In this example, we can see the finalization transaction, which is executed every sometimes, depending on picked Proof of Work, which decides, how often new sidechain transactions are broadcasted. It can be done every three months or so, to make it aligned with other sidechain proposals, like BIP-300 or BIP-301, but it depends mainly on users, how much fees they are willing to pay, and how long they want to wait, to get benefits from batching, and pay lower fees, because of that.

In general, the minimal working example, is when every user stays inside sidechain. Then, the whole on-chain representation can be simplified into just this:
Code:
+---------------------------------------------------------------------------+
| SponsorA 0.00010000 BTC -> Puzzle 0.00050000 BTC -> Puzzle 0.00050000 BTC |
| SponsorB 0.00015000 BTC                                                   |
| SponsorC 0.00025000 BTC                                                   |
+---------------------------------------------------------------------------+
In this case, a group of sponsors can start putting their coins in, to transfer them from mainchain to sidechain. The puzzle can be very similar to the original, but committed difficulty and public key can be rotated on-the-fly, depending on things happening inside sidechain mempools. Sidechain users can keep making transactions between themselves, and sponsors can collect this information, and use a merkle root of the next network state, as the private key for grinded signatures (instead of using private key equal to one, like it is in my puzzle). Then, when some sidechain miner will find the solution, it can share a signature, signed with SIGHASH_ANYONECANPAY, and use any coins, to set any fees (or process it for free, if it can also mine mainnet blocks).

Then, during Initial Blockchain Download, Bitcoin nodes don't have to know about sidechain existence at all. From their perspective, there are just some signatures, which are just smaller than usual (which is visible in the Script). However, they don't have to verify the correctness of the sidechain merkle tree, it is treated just like a chunk of bytes, which is only checked from the perspective of ECDSA correctness, and no commitment behind it is ever processed by existing nodes.

For each sidechain, a single UTXO is all we need, to keep it running.
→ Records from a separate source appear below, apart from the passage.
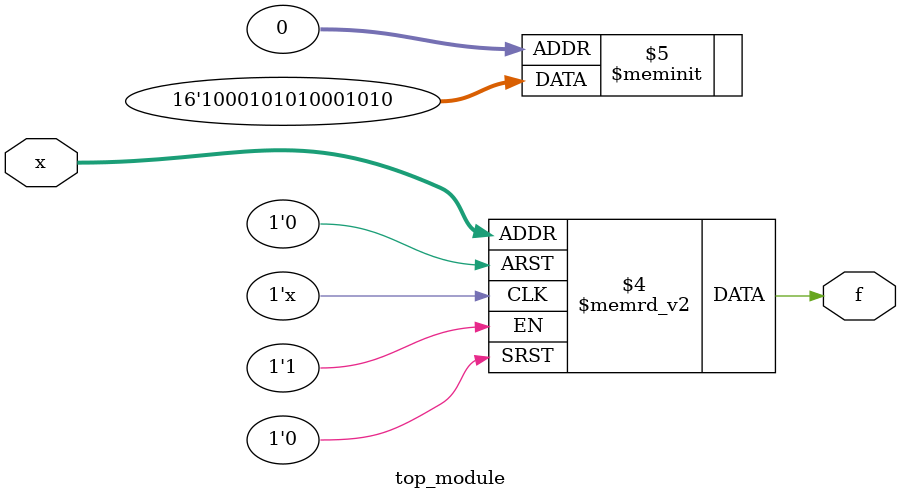
<source format=sv>
module top_module (
    input [4:1] x,
    output logic f
);

always_comb begin
    case ({x[4], x[3], x[2], x[1]})
        4'b0001: f = 1'b1;
        4'b0011: f = 1'b1;
        4'b0101: f = 1'b0;
        4'b0111: f = 1'b1;
        4'b1001: f = 1'b1;
        4'b1011: f = 1'b1;
        4'b1101: f = 1'b0;
        4'b1111: f = 1'b1;
        default: f = 1'b0; // Handles don't-care conditions
    endcase
end

endmodule

</source>
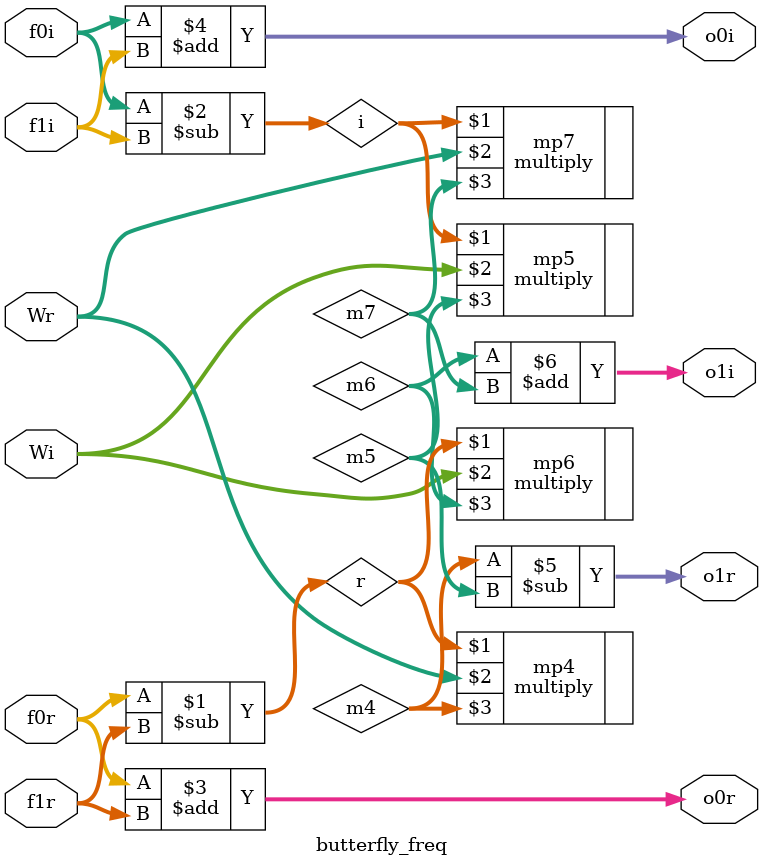
<source format=v>
`timescale 1ns / 1ps

module butterfly_time(
Fer,	// Real part of the even input.
Fei,	// Imag part of the even input.
For,	// Real part of the odd input.
Foi,	// Imag part of the odd input.
Wr,		// Real part of the weight input.
Wi,		// Imag part of the weight input.
o0r,	// Real part of output 0.
o0i,	// Imag part of output 0.
o1r,	// Real part of output 1.
o1i		// Imag part of output 1.
    );

parameter width=8;
parameter decimal=4;

input[width-1:0] Fer,Fei,For,Foi,Wr,Wi;
output[width-1:0] o0r,o0i,o1r,o1i;

wire[7:0] m0,m1,m2,m3,mr,mi;
// multiplication of complex numbers: m = Fo*W 
multiply #(.width(width),.decimal(decimal)) mp0(For,Wr,m0);
multiply #(.width(width),.decimal(decimal)) mp1(For,Wi,m1);
multiply #(.width(width),.decimal(decimal)) mp2(Foi,Wr,m2);
multiply #(.width(width),.decimal(decimal)) mp3(Foi,Wi,m3);

assign mr=m0-m3;
assign mi=m1+m2;

assign o0r=Fer+mr;
assign o0i=Fei+mi;

assign o1r=Fer-mr;
assign o1i=Fei-mi;

endmodule


module butterfly_freq(
f0r,	// Real part of input 0.
f0i,	// Imag part of input 0.
f1r,	// Real part of input 1.
f1i,	// Imag part of input 1.
Wr,		// Real part of the weight input.
Wi,		// Imag part of the weight input.
o0r,	// Real part of output 0.
o0i,	// Imag part of output 0.
o1r,	// Real part of output 1.
o1i		// Imag part of output 1.
    );

parameter width=8;
parameter decimal=4;

input[width-1:0] f0r,f0i,f1r,f1i,Wr,Wi;
output[width-1:0] o0r,o0i,o1r,o1i;

// Start of your code
wire[7:0] m4,m5,m6,m7,r,i;

assign r = f0r - f1r;
assign i = f0i -f1i;
// multiplication of complex numbers: m = Fo*W 

multiply #(.width(width),.decimal(decimal)) mp4(r,Wr,m4);
multiply #(.width(width),.decimal(decimal)) mp5(i,Wi,m5);
multiply #(.width(width),.decimal(decimal)) mp6(r,Wi,m6);
multiply #(.width(width),.decimal(decimal)) mp7(i,Wr,m7);

//imaginary is 0
assign o0r= f0r+f1r;
assign o0i= f0i+f1i;

assign o1r=m4-m5;
assign o1i=m6+m7;

// End of your code

endmodule

</source>
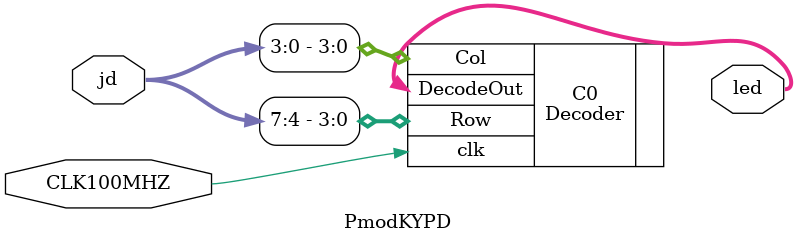
<source format=v>
`timescale 1ns / 1ps

// ==============================================================================================
// 												Define Module
// ==============================================================================================
module PmodKYPD(
    input CLK100MHZ,// 100Mhz onboard clock
    inout [7:0] jd,// Port JD on arty, JD[3:0] is Columns, JD[10:7] is rows
    output [3:0] led
    );

// ==============================================================================================
// 												Implementation
// ==============================================================================================

	//-----------------------------------------------
	//  						Decoder
	//-----------------------------------------------
	Decoder C0(
			.clk(CLK100MHZ),
			.Row(jd[7:4]),
			.Col(jd[3:0]),
			.DecodeOut(led)
	);

endmodule

</source>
All inputs and outputs are needed mainly for peg-ins and peg-outs, when people will want to go between sidechain and mainchain, or even jump directly from one sidechain puzzle to another. Nodes can keep signing different versions of on-chain transactions, similar to how Lightning nodes sign them. The final version is broadcasted to the mainchain nodes, when some sidechain miner can find a solution, claim the reward, push the sidechain difficulty a little higher, and commit the state of the whole sidechain, and make it committed on-chain. As long as everyone is staying inside, it is all about changing one 256-bit number to another, so on-chain transaction size is mainly affected by peg-ins and peg-outs, the internal state of the sidechain is transparent to all mainchain nodes, and can execute any rules inside, as creators would pick.

I think producing a new sidechain header could be compared to consuming a single transaction input and producing a single output in that case (everything else is related to peg-ins and peg-outs; if there are none, then one-input-one-output is all that is needed). Mainchain users can then see each sidechain block header, and check Proof of Work behind it, but everything else can stay inside sidechain. I guess it would scale better than Lightning Network, because then, transactions inside sidechain wouldn't require constantly closing and opening new channels, and could be simplified to just replacing one 256-bit number with another 256-bit number, used for the next puzzle.